This page outlines the high-level design and usage patterns of the Gridio Connect API. Most of the integration work should be performed through backend-to-backend communication between your services and Gridio.

<aside> 💡 TL;DR: Use backend-to-backend for all API calls (OAuth2 client credentials). Frontend is only for device onboarding via Gridio Connect UI. Use webhooks for real-time events instead of polling.

</aside>

Backend connectivity offers a more secure and reliable environment — ideal for error handling and scalability.

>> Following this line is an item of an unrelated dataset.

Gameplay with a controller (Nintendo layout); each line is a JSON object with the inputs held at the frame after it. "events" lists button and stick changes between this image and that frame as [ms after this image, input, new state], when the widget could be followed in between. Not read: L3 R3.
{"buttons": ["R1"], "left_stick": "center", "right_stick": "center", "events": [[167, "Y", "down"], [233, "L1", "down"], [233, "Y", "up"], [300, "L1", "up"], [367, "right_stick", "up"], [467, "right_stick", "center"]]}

The only exception to this rule is during initial device integration, which requires secure user interaction via the frontend. The reasons are twofold, for secure authentication OEMs sometimes require solving captchas (not easily done in the backend for obvious reasons) and second, if possible, the user credentials should move between different services as little as possible. If one could authenticate via OAuth2 code flow and pass only the received code to the backend, then this is preferred to passing username and password to the backend.


🏗️ Architecture Overview

Three integration paths:

  1. Device onboarding — Frontend → Gridio Connect UI (short-lived customer token)
  2. All other API calls — Your Backend → Gridio (OAuth2 client credentials)
  3. Real-time events — Gridio → Your Backend via webhooks (x-api-key header)

📋 Quick Reference: What Goes Where

🔗 Backend-to-Backend Integration

Your system should handle all core interactions with Gridio via the OAuth2 client credentials flow. These tokens provide access to your entire customer and device fleet and must be managed securely.

🔒 Do not use backend tokens in any frontend application.